• _DATA PROVIDED_:
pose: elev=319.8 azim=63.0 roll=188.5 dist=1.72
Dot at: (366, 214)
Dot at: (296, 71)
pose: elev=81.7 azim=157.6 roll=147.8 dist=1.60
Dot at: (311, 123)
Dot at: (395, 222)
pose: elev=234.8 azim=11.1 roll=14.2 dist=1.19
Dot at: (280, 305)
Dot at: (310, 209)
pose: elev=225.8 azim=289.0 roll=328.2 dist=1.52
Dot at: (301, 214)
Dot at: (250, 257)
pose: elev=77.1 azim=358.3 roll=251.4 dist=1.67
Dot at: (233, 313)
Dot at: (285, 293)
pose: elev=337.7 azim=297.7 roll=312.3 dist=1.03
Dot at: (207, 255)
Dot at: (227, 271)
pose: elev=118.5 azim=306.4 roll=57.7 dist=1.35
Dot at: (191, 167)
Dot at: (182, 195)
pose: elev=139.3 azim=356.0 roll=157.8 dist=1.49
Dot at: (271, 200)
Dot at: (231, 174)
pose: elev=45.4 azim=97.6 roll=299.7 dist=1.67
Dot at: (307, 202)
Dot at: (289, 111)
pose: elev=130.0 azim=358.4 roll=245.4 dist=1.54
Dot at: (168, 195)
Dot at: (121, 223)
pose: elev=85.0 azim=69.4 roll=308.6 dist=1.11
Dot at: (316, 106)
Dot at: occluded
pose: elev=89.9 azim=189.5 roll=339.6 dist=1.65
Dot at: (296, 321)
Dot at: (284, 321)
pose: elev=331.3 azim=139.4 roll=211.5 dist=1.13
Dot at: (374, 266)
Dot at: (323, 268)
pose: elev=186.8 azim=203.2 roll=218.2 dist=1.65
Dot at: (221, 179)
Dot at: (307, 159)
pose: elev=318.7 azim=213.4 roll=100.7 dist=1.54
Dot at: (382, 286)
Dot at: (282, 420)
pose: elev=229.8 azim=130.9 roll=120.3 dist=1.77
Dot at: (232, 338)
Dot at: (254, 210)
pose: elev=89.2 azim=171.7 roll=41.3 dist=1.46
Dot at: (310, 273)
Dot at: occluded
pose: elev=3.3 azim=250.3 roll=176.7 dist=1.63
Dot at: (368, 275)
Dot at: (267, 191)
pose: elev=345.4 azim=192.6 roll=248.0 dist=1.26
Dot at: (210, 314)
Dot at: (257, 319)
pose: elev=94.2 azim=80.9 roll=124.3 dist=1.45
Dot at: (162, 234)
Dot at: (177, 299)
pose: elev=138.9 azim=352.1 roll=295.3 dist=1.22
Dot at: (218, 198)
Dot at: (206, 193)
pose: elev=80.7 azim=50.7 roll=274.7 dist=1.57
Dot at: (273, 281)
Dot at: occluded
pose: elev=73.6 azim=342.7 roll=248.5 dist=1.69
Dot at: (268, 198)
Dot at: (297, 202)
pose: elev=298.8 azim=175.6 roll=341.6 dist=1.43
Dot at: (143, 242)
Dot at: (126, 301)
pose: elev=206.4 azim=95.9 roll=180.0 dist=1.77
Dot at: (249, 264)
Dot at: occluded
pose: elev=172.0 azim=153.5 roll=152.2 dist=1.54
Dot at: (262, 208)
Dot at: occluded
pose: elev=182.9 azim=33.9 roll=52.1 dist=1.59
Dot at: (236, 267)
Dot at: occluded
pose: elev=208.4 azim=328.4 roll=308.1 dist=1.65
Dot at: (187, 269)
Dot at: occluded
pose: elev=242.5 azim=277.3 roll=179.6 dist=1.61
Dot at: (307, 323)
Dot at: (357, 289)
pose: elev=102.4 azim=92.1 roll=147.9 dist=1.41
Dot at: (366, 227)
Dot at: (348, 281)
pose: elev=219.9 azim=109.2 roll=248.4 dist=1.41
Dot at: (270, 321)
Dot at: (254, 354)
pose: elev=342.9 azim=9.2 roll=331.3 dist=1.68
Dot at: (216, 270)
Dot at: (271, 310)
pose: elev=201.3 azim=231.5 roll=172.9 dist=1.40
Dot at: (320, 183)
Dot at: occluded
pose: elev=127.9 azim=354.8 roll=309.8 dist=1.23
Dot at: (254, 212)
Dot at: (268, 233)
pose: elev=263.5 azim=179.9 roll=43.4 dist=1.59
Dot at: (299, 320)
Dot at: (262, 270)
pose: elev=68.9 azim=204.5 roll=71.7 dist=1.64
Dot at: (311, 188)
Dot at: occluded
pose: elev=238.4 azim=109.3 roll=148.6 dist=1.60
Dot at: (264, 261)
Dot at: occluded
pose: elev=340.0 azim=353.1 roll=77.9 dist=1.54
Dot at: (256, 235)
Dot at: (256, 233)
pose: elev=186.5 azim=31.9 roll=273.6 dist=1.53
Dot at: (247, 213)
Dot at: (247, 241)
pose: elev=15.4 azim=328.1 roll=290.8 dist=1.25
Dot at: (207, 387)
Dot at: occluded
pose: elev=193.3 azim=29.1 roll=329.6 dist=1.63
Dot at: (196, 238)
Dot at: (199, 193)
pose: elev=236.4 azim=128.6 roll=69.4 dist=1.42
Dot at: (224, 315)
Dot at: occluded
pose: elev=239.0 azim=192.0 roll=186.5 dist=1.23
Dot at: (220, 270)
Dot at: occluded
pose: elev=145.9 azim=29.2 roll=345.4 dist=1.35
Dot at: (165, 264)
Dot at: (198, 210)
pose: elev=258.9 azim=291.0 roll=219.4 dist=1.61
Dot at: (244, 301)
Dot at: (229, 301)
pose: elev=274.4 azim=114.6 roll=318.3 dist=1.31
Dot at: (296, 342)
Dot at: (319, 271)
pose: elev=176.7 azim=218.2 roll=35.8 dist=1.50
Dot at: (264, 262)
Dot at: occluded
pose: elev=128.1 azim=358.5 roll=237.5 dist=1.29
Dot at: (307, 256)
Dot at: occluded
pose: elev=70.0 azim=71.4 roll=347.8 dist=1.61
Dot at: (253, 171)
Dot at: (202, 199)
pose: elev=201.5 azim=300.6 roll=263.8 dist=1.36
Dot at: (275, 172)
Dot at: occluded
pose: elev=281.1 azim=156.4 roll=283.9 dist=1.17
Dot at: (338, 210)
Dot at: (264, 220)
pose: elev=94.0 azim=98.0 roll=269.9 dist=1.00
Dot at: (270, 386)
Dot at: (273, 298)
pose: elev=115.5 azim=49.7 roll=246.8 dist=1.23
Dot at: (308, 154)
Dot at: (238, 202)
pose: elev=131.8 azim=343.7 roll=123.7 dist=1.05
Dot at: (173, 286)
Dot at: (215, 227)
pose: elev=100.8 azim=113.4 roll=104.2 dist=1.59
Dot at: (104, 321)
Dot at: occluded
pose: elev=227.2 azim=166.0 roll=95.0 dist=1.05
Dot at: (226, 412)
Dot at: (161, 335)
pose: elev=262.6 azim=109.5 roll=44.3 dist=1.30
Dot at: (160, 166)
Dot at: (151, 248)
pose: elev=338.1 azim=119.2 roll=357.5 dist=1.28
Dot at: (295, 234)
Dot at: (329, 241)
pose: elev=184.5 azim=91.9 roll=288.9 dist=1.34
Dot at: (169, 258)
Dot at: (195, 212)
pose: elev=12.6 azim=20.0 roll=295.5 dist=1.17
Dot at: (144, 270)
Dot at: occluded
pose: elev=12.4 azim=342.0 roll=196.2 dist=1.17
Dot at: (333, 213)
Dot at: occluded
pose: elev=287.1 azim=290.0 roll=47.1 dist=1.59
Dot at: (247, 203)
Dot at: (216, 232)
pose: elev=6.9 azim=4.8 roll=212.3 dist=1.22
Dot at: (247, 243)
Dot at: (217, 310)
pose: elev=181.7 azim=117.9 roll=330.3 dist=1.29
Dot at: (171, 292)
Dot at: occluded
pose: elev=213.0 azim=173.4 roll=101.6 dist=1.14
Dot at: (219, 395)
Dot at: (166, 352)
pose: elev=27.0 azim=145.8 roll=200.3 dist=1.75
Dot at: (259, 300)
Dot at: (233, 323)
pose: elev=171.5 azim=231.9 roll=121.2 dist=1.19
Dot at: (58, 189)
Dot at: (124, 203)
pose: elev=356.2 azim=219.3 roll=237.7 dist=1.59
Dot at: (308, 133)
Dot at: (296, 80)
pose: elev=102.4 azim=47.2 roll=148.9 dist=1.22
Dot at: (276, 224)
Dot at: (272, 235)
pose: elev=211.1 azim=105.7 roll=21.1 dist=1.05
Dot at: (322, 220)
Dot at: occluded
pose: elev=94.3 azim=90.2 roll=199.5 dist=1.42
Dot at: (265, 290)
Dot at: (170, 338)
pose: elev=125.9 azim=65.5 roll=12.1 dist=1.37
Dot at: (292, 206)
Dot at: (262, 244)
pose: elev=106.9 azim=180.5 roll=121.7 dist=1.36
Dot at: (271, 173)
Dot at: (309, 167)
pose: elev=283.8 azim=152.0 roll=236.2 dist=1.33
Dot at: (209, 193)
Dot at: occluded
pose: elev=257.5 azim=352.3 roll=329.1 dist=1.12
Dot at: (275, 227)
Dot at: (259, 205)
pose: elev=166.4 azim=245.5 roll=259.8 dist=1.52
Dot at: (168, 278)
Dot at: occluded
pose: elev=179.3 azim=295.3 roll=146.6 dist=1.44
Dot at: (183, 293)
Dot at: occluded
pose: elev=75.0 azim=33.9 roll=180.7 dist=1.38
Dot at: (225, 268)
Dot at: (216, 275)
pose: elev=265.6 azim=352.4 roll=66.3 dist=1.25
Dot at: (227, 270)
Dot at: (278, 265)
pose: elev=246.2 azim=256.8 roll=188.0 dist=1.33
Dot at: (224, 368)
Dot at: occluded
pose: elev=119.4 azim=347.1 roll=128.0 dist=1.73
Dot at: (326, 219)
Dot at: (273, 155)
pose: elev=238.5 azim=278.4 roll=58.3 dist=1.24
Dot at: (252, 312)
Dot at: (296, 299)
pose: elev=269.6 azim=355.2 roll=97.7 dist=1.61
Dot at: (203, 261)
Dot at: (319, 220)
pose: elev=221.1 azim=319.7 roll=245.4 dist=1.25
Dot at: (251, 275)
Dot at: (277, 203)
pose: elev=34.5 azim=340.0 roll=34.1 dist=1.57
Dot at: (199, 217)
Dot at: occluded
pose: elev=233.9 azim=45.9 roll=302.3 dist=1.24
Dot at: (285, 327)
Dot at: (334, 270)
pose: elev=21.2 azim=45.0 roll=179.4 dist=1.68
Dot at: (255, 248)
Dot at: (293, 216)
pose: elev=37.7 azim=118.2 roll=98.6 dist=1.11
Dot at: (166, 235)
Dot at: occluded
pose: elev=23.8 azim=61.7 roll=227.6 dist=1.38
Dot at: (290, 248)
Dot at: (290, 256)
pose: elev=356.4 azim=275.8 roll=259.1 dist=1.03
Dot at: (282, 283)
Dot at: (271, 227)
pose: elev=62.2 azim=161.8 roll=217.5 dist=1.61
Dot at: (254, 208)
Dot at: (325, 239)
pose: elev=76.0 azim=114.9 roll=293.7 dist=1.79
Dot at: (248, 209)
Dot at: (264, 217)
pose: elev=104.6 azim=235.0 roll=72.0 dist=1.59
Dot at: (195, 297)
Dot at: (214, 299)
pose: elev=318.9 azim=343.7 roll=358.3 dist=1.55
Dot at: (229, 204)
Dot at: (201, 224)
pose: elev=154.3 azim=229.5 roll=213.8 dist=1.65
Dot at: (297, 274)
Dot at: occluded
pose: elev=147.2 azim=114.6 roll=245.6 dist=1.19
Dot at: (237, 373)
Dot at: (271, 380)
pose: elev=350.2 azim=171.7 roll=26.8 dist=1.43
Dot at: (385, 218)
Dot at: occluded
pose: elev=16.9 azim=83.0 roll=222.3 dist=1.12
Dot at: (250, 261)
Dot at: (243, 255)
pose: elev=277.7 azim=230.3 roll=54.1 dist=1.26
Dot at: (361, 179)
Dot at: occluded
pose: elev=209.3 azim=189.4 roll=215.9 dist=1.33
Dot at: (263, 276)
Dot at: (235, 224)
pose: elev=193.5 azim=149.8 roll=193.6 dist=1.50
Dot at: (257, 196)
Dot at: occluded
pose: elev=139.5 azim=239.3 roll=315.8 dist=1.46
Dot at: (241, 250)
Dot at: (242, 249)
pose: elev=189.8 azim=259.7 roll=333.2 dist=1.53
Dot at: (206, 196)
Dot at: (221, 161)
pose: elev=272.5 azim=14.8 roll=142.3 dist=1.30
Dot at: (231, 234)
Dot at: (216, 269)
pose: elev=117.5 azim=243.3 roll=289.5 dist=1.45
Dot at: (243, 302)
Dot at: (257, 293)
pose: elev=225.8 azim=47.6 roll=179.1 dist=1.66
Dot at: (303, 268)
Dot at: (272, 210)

• _SHORT EXERCISE_:
Copy out, without alteration, the lines of the records above, from the line containing "pose: elev=6.9 azim=4.8 roll=212.3 dist=1.22" up to and including the line containing "Dot at: (278, 265)".

• _TASK RESPONSE_:
pose: elev=6.9 azim=4.8 roll=212.3 dist=1.22
Dot at: (247, 243)
Dot at: (217, 310)
pose: elev=181.7 azim=117.9 roll=330.3 dist=1.29
Dot at: (171, 292)
Dot at: occluded
pose: elev=213.0 azim=173.4 roll=101.6 dist=1.14
Dot at: (219, 395)
Dot at: (166, 352)
pose: elev=27.0 azim=145.8 roll=200.3 dist=1.75
Dot at: (259, 300)
Dot at: (233, 323)
pose: elev=171.5 azim=231.9 roll=121.2 dist=1.19
Dot at: (58, 189)
Dot at: (124, 203)
pose: elev=356.2 azim=219.3 roll=237.7 dist=1.59
Dot at: (308, 133)
Dot at: (296, 80)
pose: elev=102.4 azim=47.2 roll=148.9 dist=1.22
Dot at: (276, 224)
Dot at: (272, 235)
pose: elev=211.1 azim=105.7 roll=21.1 dist=1.05
Dot at: (322, 220)
Dot at: occluded
pose: elev=94.3 azim=90.2 roll=199.5 dist=1.42
Dot at: (265, 290)
Dot at: (170, 338)
pose: elev=125.9 azim=65.5 roll=12.1 dist=1.37
Dot at: (292, 206)
Dot at: (262, 244)
pose: elev=106.9 azim=180.5 roll=121.7 dist=1.36
Dot at: (271, 173)
Dot at: (309, 167)
pose: elev=283.8 azim=152.0 roll=236.2 dist=1.33
Dot at: (209, 193)
Dot at: occluded
pose: elev=257.5 azim=352.3 roll=329.1 dist=1.12
Dot at: (275, 227)
Dot at: (259, 205)
pose: elev=166.4 azim=245.5 roll=259.8 dist=1.52
Dot at: (168, 278)
Dot at: occluded
pose: elev=179.3 azim=295.3 roll=146.6 dist=1.44
Dot at: (183, 293)
Dot at: occluded
pose: elev=75.0 azim=33.9 roll=180.7 dist=1.38
Dot at: (225, 268)
Dot at: (216, 275)
pose: elev=265.6 azim=352.4 roll=66.3 dist=1.25
Dot at: (227, 270)
Dot at: (278, 265)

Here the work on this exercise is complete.